Task to carry out
Write the next part of the interview about commercial fishing in Alaska, picking up after its final sentence.

Passage provided
━━━━━━━━━━━━━━━━━━━━━━━━━━━━━━

We flew up to Homer, Alaska and started walking the docks. That's just kind of how people said you had to do it. You just show up and you walk the docks and you talk to people at the docks and ask for jobs.

It turned out we went to a place during the wrong time of year, and it wasn't the right fleet. So we were asking all these Russian fishermen for jobs. There was a huge Russian fishing fleet in Homer, and they only hired Russian family. So there's no way that would work.

Anyway, I put my name on a bulletin board in a bathroom and I got a call that night and this person said they were flying to Bristol Bay, Alaska to fish salmon in the morning. They had lost their deckhand at the last minute. I met with them that night and the next morning I was on a flight to Bristol Bay.

That’s how it all started. That was a set net camp fishing for sockeye salmon, and it was a really rustic experience. The grandmother of the operation flew me in a little tiny plane and we landed on a dirt runway on the tundra, in the middle of nowhere, hardly anyone else around. I lived for like a month and a half out there. We lived in these shacks, and we fished in little aluminum boats offshore, delivering our fish to a vessel called a tender boat.

So all your training was essentially on the job, learning from people who had been doing it a while?

Yeah. These set net operations are often family-run, and that's the only kind of fishing they do throughout the year. While you can make a lot of money — and some people make a full living off during this type of fishing — there's also a lot of families that do it for just a little bit of income. It’s an Alaskan lifestyle thing.

So I got in with this family that had been doing it for a while. But then by tapping into the bigger boat fisheries, I eventually started crabbing and working with all these other fisheries in Alaska.

Is there a big difference between the kinds of fishing that is done in large commercial vessels versus smaller operations?

Yeah, it's really different.

So there's the biggest boats. Those are factory trawlers. Those will have a crew of anywhere from like 30 to a hundred people who are processing fish on the boat. They’ll have a crew on deck, and those boats are working year round. You're working like two months on, two months off all year. Those boats have a big corporate kind of feel — lower paid, factory worker type labor. That's wildly different than the Bristol Bay salmon fishery, where it's 2,000 small boats, each one its own little family business or small business operation, with crews of two to five people per boat.

Then there’s crabbing, which is a 100 to 120 foot boat with a crew of six or seven which is fishing for crab or cod and some other stuff, but is also independent and maybe family-owned too. It's not a big company owning it. There’s different attitudes between the fisheries. The crabbing fleet all kind of think of themselves as the toughest, doing the most dangerous work.

━━━━━━━━━━━━━━━━━━━━━━━━━━━━━━

Provided data
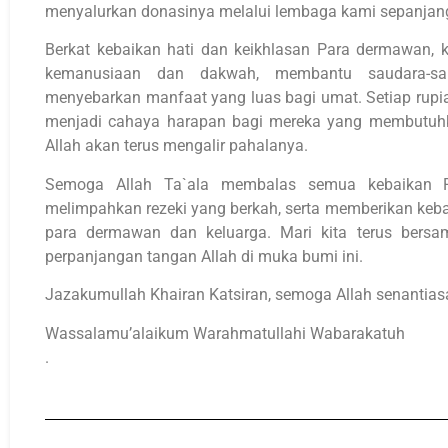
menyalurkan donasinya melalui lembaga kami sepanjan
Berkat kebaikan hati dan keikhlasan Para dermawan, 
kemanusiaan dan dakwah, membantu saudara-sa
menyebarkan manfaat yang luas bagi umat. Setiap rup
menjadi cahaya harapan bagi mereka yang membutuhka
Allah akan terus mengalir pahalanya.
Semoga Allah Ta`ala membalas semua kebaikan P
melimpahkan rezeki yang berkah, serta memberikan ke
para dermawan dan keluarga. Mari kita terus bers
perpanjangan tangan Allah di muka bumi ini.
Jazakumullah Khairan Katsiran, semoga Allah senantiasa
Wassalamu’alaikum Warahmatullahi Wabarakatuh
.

━━━━━━━━━━━━━━━━━━━━━━━━━━━━━━

Expected answer
The Deadliest Catch thing, right?

Totally, the Deadliest Catch thing. [Crab fishermen] look at the pollack fishing boats as the easiest jobs. They’re catching tons of fish, they’re making tons of money, but it’s not quite as dangerous. They get to sleep while the net's in the water, and it’s not as physical.

So it's a job that crabbers maybe want to retire to, or they have pooh-poohed because it's not a tough enough fishery.

You’ve spent time crabbing. Is it accurate that it’s the most difficult work?

Yeah. I crabbed for seven years, and I worked for the same boat all the way through. It was a Norwegian-owned family boat. It was definitely the hardest, the scariest.

It depends on your captain. Our captain was just a grinder. We’d get very little sleep, because if you’re sleeping you’re not making money. You know, are you the type of person that wants to be on a boat that makes a little less money and you actually get a good night's sleep, or do you want to be on a boat that makes a lot of money and you barely sleep? That’s the question.

I noticed that many people who describe themselves as commercial fishermen in Alaska only work seasonally, and actually do something else throughout the year. Is that normal, or are there people who do it all year round?

There are definitely a lot of people that are fishing year round.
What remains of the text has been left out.